= Charles Scrope Hutchinson =

Major-General Charles Scrope Hutchinson (8 August 1826 – 29 February 1912) was Chief Inspecting Officer for Railways from 1892 to 1895.

==Family==

Hutchinson was born in Hythe, Kent, son of Scrope Hutchinson, M.D. He was educated at University College School from 1839 to 1841.

He was married on 6 January 1852 in Gibraltar to Christina Ross, youngest daughter of William Ross of Gibraltar.
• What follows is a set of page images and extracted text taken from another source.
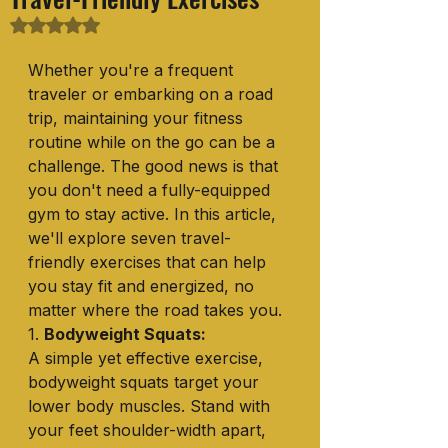
Rated NaN out of 5 stars.
Whether you're a frequent 
traveler or embarking on a road 
trip, maintaining your fitness 
routine while on the go can be a 
challenge. The good news is that 
you don't need a fully-equipped 
gym to stay active. In this article, 
we'll explore seven travel-
friendly exercises that can help 
you stay fit and energized, no 
matter where the road takes you.
1. 
Bodyweight Squats:
A simple yet effective exercise, 
bodyweight squats target your 
lower body muscles. Stand with 
your feet shoulder-width apart,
The children from this marriage included:
- Christina Hutchinson
- Anne Eliza Hutchinson (7 December 1853 – June 1939)
- William Charles Hutchinson (c. 1855–1880)
- Mary Isabel Hutchinson

==Career==

He obtained a commission in the Royal Engineers in 1843, and became a colonel in 1876, and retired in the same year with the honorary rank of Major General.

From 1867 he was Inspector of Railways for the Board of Trade and was appointed Chief Inspecting Officer in 1892. During his time with the Board of Trade he inspected the Tay Rail Bridge and Forth Bridge.

Major-General Hutchinson was elected an Associate of the Institution of Civil Engineers on 3 March 1874. He was made a Companion of the Order of the Bath in 1890.

He died at Blackheath, London in 1912. A memorial plaque was erected in St James' Church, Kidbrooke.